We note also that the appellants have made a request to copy and inspect a broad, and in some respects undifferentiated, mass of material. The request itself might be properly denied because its overbreadth would impose too onerous a burden on the appellees. However, if it is found that the appellants have made a request for identifiable public records within the appellees' possession, the burden is cast on the appellees to explain why the records should not be furnished. See Justice Ingram's special concurrence in Houston v.

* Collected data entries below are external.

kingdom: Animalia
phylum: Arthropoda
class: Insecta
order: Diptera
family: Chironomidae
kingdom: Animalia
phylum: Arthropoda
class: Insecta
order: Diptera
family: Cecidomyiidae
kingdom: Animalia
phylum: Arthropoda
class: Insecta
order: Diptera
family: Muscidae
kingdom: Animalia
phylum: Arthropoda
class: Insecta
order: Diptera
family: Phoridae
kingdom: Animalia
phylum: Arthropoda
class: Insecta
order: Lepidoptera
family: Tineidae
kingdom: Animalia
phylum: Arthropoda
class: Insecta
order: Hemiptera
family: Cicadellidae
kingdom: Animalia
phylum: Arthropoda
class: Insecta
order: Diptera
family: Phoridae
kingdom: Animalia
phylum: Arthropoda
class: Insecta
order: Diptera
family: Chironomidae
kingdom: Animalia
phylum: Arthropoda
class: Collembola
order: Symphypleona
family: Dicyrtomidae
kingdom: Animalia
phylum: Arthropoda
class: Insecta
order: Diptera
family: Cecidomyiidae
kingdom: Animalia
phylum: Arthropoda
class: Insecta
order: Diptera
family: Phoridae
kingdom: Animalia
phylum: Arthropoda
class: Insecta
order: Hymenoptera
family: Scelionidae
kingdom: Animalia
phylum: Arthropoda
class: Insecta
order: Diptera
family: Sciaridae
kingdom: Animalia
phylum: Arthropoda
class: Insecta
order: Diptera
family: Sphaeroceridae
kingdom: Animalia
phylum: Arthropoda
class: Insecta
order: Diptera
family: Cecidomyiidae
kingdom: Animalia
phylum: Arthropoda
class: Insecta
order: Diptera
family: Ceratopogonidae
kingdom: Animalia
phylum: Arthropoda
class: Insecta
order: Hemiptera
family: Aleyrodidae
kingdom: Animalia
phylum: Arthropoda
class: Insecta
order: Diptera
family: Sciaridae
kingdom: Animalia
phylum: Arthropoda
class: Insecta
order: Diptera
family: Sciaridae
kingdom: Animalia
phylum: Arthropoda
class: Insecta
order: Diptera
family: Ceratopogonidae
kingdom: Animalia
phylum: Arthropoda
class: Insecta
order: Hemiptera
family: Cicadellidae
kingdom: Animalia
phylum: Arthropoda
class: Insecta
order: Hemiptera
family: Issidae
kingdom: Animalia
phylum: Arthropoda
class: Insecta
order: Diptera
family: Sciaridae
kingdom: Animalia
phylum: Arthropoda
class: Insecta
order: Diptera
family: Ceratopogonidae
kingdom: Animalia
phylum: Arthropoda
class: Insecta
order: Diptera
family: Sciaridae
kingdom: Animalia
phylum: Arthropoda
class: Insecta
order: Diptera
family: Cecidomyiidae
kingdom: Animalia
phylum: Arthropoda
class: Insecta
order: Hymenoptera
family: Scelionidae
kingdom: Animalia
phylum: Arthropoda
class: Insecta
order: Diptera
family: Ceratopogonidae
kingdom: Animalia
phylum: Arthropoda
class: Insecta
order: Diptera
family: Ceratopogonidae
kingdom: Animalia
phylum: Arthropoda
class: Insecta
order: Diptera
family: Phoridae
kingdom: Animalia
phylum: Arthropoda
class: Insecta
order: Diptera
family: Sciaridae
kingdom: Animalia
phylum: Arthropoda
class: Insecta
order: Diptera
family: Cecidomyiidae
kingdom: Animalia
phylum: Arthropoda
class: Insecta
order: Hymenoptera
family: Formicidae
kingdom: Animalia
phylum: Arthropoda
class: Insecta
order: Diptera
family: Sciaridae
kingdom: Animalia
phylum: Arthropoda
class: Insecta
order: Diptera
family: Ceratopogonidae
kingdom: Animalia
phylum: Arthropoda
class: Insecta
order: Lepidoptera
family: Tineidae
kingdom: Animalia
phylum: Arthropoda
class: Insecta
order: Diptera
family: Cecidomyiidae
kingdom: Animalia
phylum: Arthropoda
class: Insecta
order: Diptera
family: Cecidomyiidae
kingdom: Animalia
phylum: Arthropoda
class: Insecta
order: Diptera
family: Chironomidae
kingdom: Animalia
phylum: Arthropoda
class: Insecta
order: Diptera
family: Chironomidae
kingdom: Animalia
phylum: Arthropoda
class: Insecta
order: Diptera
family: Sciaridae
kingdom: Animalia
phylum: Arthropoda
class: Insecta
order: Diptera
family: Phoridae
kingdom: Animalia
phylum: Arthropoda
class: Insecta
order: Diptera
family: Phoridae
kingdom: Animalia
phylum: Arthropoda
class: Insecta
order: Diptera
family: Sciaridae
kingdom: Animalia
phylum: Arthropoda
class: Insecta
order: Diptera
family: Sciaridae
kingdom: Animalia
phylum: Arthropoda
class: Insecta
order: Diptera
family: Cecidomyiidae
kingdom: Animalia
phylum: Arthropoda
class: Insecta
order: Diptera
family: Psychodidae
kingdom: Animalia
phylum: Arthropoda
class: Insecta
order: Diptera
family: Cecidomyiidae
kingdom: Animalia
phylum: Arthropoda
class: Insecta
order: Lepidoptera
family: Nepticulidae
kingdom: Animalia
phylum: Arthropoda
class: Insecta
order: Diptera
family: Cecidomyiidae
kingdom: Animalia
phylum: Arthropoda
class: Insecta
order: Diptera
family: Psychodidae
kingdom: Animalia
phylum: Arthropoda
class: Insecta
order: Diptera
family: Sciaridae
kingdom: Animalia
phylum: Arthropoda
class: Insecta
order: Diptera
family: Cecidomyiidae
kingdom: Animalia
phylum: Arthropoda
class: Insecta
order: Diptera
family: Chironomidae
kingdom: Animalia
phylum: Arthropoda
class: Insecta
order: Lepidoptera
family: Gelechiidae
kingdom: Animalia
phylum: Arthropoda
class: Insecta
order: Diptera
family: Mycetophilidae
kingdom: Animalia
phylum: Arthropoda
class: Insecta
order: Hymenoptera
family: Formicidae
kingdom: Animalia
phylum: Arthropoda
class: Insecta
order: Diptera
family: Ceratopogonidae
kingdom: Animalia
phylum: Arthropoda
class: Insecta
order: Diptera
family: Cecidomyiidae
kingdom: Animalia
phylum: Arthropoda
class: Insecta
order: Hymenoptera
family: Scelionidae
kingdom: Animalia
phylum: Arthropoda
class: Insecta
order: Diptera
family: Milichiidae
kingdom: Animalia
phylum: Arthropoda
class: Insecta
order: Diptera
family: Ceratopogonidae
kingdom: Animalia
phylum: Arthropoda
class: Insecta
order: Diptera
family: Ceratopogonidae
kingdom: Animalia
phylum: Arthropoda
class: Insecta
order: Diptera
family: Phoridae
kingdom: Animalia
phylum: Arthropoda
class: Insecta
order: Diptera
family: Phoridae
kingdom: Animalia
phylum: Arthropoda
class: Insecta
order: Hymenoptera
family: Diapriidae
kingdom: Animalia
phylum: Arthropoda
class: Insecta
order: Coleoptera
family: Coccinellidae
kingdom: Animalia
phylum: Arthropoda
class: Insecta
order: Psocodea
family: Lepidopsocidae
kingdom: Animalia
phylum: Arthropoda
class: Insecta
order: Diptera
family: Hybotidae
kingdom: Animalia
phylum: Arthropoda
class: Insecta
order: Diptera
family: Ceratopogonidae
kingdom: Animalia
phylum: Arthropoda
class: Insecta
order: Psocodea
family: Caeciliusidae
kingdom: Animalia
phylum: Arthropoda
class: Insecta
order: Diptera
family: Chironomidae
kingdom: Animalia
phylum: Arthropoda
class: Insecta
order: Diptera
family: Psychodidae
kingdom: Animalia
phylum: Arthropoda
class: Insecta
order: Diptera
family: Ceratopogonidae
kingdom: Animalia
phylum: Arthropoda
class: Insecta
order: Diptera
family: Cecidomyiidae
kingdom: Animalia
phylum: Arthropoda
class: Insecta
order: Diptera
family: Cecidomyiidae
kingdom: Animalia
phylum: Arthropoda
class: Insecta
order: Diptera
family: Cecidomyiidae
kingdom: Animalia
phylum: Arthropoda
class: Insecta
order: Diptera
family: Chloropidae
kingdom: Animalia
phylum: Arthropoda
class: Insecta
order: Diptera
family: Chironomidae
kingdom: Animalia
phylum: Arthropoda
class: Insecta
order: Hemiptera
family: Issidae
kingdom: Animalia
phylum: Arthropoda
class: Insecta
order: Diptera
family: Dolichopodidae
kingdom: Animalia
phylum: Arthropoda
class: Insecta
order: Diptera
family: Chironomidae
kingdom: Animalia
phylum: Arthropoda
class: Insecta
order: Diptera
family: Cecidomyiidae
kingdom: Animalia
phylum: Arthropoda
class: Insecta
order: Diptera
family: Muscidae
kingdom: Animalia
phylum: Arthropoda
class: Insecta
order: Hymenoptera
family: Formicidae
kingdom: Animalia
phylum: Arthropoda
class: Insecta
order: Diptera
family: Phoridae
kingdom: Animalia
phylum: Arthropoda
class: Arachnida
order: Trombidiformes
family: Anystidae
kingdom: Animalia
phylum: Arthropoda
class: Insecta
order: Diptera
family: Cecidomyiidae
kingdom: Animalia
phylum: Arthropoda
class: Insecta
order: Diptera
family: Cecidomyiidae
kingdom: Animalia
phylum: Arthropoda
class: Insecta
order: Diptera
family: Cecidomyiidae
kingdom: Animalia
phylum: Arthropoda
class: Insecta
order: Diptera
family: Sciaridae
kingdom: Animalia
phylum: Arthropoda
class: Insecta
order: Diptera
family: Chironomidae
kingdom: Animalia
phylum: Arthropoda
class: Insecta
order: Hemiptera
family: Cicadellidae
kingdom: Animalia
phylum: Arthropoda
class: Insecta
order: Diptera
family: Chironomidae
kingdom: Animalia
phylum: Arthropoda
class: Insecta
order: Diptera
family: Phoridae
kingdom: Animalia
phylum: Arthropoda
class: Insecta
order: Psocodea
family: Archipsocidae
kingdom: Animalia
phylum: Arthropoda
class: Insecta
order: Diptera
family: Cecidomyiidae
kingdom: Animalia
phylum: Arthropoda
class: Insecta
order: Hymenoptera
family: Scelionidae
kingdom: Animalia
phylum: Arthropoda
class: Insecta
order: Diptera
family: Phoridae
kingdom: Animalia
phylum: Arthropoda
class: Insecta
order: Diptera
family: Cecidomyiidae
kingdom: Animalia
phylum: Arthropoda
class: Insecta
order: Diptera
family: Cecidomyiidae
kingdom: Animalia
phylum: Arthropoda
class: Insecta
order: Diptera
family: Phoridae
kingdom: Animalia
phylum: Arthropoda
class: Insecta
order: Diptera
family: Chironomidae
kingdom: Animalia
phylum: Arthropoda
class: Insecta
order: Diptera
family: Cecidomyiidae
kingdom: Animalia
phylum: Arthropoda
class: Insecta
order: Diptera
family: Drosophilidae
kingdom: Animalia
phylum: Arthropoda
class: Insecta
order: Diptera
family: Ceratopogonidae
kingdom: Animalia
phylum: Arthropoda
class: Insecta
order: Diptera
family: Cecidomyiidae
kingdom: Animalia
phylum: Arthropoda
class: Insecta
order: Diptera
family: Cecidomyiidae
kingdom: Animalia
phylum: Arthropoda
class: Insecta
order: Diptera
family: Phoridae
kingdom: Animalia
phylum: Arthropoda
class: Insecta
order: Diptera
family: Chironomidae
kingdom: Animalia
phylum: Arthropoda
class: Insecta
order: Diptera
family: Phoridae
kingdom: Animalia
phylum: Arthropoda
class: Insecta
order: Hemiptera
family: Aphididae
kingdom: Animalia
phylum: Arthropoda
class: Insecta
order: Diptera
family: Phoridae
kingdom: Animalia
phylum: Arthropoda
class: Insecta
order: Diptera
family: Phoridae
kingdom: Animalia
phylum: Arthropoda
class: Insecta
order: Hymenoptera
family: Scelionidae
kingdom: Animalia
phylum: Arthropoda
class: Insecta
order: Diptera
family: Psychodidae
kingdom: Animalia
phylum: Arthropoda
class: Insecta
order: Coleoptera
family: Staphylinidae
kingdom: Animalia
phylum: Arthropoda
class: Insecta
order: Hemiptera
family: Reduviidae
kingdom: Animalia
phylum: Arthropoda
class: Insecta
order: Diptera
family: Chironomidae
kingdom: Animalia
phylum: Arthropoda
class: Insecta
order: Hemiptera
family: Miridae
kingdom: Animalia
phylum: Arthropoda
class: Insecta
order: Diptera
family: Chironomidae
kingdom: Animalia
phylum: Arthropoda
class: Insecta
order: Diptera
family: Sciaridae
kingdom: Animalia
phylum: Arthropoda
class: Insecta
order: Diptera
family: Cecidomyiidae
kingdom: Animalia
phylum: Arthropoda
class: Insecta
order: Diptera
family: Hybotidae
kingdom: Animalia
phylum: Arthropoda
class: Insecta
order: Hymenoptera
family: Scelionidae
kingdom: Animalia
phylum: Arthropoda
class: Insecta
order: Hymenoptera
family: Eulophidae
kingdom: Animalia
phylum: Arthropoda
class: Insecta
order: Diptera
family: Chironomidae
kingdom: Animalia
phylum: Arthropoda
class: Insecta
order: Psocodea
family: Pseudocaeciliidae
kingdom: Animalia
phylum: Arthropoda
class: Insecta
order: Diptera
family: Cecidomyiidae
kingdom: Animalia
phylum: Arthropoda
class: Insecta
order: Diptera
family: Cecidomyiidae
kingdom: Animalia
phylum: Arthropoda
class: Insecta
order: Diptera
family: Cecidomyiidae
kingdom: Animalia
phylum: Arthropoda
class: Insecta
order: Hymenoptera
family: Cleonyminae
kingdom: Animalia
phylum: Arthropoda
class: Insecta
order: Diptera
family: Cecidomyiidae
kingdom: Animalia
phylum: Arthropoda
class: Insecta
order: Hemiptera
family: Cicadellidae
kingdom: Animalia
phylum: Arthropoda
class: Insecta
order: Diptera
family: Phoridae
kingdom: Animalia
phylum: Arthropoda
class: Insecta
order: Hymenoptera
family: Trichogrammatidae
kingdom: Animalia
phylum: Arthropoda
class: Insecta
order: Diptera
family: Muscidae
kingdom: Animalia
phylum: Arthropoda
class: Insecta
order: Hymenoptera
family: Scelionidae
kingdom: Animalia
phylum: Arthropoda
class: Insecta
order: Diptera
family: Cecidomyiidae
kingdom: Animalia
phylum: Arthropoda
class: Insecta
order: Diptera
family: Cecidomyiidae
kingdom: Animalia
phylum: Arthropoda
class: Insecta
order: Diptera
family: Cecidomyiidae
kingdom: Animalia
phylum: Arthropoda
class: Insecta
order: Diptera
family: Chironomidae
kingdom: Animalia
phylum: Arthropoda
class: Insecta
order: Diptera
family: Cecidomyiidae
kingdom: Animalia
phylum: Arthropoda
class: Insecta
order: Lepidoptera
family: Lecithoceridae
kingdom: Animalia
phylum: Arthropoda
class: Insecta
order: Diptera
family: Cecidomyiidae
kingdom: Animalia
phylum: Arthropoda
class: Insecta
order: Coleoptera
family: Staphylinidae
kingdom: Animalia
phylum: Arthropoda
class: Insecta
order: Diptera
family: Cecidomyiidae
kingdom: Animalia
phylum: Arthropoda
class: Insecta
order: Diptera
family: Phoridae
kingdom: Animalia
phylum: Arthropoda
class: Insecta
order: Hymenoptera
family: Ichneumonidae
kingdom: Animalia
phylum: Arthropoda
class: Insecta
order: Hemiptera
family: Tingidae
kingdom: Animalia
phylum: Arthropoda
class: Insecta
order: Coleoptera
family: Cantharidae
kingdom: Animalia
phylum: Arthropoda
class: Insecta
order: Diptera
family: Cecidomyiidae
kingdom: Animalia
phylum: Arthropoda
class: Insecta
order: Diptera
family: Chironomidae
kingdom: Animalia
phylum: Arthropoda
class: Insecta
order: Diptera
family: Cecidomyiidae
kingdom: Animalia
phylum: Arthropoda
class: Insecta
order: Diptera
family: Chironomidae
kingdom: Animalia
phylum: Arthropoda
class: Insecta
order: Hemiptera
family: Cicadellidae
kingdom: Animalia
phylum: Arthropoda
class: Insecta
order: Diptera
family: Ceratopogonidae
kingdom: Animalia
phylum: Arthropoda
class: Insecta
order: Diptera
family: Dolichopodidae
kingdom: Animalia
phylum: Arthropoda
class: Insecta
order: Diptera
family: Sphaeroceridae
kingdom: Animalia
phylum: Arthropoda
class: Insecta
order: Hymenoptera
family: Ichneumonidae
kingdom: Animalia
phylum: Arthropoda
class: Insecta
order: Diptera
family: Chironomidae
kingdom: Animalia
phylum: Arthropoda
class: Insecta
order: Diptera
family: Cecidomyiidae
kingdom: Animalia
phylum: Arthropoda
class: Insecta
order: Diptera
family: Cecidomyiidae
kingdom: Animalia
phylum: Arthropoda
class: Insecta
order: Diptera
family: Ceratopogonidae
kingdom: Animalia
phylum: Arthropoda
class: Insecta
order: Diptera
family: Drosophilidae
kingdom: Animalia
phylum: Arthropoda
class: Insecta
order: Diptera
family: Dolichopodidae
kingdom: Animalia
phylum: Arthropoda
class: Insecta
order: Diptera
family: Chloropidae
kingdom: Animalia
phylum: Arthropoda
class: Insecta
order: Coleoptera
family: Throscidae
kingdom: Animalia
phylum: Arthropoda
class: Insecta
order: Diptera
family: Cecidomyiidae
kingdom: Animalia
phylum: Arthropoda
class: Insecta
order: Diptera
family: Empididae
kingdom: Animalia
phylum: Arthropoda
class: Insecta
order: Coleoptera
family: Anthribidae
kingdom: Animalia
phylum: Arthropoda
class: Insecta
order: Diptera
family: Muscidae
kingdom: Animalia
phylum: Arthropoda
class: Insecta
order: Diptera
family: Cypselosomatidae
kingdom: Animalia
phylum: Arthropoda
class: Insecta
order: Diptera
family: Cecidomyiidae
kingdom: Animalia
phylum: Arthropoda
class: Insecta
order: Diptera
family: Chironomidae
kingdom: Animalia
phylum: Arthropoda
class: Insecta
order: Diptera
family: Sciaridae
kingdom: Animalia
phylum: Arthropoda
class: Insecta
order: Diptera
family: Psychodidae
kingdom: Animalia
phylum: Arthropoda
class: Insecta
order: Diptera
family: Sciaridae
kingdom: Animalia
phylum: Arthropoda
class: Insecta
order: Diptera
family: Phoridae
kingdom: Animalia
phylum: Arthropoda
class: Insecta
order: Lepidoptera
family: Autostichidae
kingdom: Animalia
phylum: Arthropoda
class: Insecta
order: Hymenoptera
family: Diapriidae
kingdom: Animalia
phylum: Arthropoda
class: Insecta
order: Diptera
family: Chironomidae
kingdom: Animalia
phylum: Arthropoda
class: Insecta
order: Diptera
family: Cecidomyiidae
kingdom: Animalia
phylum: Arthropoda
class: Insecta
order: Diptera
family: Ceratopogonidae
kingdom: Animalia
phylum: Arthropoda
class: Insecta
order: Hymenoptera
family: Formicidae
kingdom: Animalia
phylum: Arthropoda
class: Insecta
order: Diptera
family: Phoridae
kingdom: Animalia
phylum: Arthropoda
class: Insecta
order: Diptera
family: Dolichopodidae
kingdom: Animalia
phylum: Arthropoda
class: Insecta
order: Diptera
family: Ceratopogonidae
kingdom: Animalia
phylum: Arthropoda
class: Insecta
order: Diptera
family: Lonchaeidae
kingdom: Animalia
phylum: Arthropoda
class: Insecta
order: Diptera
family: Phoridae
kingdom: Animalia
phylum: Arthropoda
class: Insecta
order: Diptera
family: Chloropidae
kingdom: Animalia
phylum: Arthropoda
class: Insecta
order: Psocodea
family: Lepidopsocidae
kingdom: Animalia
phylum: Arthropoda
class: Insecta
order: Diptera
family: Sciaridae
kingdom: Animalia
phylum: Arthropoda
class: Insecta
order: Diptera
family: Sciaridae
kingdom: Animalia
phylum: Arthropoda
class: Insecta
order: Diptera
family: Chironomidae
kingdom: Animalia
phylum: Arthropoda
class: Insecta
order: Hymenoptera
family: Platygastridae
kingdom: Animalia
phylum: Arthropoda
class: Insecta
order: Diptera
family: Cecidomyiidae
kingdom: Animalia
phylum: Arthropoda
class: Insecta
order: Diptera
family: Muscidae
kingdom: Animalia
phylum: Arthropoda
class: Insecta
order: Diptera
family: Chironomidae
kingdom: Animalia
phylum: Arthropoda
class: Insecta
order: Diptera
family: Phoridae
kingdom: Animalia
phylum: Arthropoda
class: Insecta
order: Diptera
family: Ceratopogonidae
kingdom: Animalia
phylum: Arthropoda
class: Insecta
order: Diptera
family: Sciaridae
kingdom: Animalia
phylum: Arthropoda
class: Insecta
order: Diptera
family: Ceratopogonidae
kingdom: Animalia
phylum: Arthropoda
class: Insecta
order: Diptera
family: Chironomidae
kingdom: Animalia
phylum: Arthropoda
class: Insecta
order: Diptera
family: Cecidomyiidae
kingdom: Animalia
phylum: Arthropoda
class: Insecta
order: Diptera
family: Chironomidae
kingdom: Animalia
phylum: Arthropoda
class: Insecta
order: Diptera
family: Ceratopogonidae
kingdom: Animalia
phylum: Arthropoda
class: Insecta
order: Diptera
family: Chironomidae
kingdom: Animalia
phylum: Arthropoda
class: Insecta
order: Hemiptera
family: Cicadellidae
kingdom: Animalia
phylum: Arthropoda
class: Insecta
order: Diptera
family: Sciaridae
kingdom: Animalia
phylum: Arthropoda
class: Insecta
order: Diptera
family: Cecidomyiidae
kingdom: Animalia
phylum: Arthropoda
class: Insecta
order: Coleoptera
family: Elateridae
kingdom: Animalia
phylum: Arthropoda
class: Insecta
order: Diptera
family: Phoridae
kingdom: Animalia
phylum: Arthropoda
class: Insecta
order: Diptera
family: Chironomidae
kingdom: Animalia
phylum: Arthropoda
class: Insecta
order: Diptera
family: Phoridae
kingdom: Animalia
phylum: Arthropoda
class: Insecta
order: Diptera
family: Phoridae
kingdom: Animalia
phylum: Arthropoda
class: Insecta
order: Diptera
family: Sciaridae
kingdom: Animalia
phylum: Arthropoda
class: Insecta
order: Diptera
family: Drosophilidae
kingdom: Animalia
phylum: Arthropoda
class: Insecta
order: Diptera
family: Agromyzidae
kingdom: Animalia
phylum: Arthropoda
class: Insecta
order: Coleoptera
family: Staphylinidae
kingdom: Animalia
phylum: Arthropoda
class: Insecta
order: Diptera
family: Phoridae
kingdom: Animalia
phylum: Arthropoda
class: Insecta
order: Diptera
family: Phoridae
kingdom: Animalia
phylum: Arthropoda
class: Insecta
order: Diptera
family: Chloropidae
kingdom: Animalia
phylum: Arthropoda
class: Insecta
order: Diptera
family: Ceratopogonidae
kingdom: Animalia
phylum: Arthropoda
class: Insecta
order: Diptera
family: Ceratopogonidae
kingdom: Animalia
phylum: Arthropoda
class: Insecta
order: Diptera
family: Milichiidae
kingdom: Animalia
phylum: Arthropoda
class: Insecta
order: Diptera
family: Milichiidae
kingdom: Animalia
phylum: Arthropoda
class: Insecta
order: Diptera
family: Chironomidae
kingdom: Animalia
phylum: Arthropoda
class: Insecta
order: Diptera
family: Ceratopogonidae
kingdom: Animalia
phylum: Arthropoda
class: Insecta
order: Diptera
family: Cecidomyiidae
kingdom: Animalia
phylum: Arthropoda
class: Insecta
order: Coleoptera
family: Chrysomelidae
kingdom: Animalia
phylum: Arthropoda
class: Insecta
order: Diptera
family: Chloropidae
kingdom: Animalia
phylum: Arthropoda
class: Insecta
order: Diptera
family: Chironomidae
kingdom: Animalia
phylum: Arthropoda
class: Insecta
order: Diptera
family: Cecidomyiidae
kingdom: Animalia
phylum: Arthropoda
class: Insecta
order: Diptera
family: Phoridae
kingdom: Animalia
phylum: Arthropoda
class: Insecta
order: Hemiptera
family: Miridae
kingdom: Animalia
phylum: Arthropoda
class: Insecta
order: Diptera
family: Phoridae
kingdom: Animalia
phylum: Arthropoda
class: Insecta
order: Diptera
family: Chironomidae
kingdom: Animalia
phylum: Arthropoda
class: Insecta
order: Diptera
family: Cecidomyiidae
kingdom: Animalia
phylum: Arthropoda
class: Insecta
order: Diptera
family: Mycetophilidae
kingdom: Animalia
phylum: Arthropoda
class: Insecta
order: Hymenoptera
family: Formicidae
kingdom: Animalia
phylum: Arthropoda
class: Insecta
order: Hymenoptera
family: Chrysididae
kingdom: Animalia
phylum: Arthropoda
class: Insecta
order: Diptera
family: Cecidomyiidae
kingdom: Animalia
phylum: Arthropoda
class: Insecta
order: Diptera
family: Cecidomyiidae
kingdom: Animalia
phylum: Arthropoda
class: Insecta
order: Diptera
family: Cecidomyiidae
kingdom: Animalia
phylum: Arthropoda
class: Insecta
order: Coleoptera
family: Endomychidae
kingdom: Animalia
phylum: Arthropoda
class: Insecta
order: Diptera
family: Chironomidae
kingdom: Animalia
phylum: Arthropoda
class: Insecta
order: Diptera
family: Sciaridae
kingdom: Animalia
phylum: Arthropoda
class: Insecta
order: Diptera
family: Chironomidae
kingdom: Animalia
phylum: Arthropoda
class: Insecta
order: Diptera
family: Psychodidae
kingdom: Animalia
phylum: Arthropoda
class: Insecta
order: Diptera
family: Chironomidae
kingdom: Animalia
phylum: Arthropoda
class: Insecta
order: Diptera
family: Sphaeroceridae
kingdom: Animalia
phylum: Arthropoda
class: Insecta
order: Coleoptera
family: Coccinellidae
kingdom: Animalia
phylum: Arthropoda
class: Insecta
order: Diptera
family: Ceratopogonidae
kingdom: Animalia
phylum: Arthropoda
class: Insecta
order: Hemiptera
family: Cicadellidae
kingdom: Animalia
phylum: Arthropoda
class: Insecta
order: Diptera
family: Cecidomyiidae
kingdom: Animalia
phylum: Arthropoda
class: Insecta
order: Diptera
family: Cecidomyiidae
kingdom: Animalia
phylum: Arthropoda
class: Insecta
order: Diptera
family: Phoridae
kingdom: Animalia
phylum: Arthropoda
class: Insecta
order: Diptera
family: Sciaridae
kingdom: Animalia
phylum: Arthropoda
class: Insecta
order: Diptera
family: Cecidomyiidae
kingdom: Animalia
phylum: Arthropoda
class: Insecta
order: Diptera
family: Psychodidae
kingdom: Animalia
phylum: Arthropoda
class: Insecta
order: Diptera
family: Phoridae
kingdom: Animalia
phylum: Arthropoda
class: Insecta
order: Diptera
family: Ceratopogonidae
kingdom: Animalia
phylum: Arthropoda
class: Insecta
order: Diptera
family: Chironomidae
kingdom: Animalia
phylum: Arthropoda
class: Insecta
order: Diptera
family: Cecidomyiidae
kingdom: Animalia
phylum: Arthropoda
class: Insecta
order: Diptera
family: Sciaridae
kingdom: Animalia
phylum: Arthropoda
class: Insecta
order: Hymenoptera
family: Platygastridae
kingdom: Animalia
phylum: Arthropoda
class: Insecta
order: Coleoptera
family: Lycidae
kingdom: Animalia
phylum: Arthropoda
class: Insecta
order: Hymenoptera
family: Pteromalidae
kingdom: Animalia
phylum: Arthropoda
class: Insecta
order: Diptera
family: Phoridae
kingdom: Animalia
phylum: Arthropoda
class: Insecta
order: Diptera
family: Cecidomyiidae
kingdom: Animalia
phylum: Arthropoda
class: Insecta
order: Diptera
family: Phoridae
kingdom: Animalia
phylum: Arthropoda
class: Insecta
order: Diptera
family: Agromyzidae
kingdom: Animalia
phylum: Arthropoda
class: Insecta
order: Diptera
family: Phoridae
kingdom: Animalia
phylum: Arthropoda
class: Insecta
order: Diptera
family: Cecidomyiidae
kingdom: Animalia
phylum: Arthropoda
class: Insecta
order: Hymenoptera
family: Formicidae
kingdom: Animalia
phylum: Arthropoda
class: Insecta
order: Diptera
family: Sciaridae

Rutledge, supra.

Appellate review of a "public interest" determination of this sort is difficult unless the trial judge has entered findings of fact and conclusions of law showing why the decision was reached either that disclosure would or would not be in the public interest. Therefore, before another appeal in this case is taken, the trial judge is directed to enter findings and conclusions specifically relating to this issue.

Judgment reversed and remanded. All the Justices concur, except Hill, J., who is disqualified.